● **Goal of the exercise**
Without skipping anything, write out each record below exactly.

═════ Entries supplied ═════

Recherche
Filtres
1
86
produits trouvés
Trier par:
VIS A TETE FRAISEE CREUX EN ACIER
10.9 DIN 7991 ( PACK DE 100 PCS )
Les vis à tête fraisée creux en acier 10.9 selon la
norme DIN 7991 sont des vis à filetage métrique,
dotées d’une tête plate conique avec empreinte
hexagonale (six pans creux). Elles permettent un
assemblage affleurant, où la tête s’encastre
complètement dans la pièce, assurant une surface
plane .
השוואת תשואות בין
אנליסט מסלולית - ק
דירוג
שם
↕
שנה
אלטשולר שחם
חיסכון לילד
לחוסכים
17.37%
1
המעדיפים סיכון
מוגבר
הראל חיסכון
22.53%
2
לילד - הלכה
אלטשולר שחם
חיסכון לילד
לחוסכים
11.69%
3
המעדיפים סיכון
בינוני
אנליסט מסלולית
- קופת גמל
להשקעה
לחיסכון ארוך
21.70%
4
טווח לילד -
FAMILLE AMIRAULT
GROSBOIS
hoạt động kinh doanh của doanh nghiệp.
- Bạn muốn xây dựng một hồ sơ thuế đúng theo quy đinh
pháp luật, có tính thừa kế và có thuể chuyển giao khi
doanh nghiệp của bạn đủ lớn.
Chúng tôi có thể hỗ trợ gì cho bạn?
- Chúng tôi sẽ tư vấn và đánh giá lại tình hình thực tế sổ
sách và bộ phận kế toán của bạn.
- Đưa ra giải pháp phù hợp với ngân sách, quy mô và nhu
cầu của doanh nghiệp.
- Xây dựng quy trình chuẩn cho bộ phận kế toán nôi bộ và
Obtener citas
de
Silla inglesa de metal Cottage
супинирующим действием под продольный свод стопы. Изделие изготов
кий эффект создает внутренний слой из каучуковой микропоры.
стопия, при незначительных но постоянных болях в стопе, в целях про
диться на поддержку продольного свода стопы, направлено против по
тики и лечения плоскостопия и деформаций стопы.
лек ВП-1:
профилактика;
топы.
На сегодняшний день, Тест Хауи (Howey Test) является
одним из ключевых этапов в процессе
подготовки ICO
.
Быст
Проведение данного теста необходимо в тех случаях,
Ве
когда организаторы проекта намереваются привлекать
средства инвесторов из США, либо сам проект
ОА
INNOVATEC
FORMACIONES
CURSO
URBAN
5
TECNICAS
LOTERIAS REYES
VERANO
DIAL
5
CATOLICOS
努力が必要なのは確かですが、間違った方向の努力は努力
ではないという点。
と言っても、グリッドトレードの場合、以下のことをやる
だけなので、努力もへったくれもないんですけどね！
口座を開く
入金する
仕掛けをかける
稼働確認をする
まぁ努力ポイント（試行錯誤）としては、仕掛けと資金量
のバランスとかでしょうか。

═════

● **Solution below**
Recherche
Filtres
1
86
produits trouvés
Trier par:
VIS A TETE FRAISEE CREUX EN ACIER
10.9 DIN 7991 ( PACK DE 100 PCS )
Les vis à tête fraisée creux en acier 10.9 selon la
norme DIN 7991 sont des vis à filetage métrique,
dotées d’une tête plate conique avec empreinte
hexagonale (six pans creux). Elles permettent un
assemblage affleurant, où la tête s’encastre
complètement dans la pièce, assurant une surface
plane .
השוואת תשואות בין
אנליסט מסלולית - ק
דירוג
שם
↕
שנה
אלטשולר שחם
חיסכון לילד
לחוסכים
17.37%
1
המעדיפים סיכון
מוגבר
הראל חיסכון
22.53%
2
לילד - הלכה
אלטשולר שחם
חיסכון לילד
לחוסכים
11.69%
3
המעדיפים סיכון
בינוני
אנליסט מסלולית
- קופת גמל
להשקעה
לחיסכון ארוך
21.70%
4
טווח לילד -
FAMILLE AMIRAULT
GROSBOIS
hoạt động kinh doanh của doanh nghiệp.
- Bạn muốn xây dựng một hồ sơ thuế đúng theo quy đinh
pháp luật, có tính thừa kế và có thuể chuyển giao khi
doanh nghiệp của bạn đủ lớn.
Chúng tôi có thể hỗ trợ gì cho bạn?
- Chúng tôi sẽ tư vấn và đánh giá lại tình hình thực tế sổ
sách và bộ phận kế toán của bạn.
- Đưa ra giải pháp phù hợp với ngân sách, quy mô và nhu
cầu của doanh nghiệp.
- Xây dựng quy trình chuẩn cho bộ phận kế toán nôi bộ và
Obtener citas
de
Silla inglesa de metal Cottage
супинирующим действием под продольный свод стопы. Изделие изготов
кий эффект создает внутренний слой из каучуковой микропоры.
стопия, при незначительных но постоянных болях в стопе, в целях про
диться на поддержку продольного свода стопы, направлено против по
тики и лечения плоскостопия и деформаций стопы.
лек ВП-1:
профилактика;
топы.
На сегодняшний день, Тест Хауи (Howey Test) является
одним из ключевых этапов в процессе
подготовки ICO
.
Быст
Проведение данного теста необходимо в тех случаях,
Ве
когда организаторы проекта намереваются привлекать
средства инвесторов из США, либо сам проект
ОА
INNOVATEC
FORMACIONES
CURSO
URBAN
5
TECNICAS
LOTERIAS REYES
VERANO
DIAL
5
CATOLICOS
努力が必要なのは確かですが、間違った方向の努力は努力
ではないという点。
と言っても、グリッドトレードの場合、以下のことをやる
だけなので、努力もへったくれもないんですけどね！
口座を開く
入金する
仕掛けをかける
稼働確認をする
まぁ努力ポイント（試行錯誤）としては、仕掛けと資金量
のバランスとかでしょうか。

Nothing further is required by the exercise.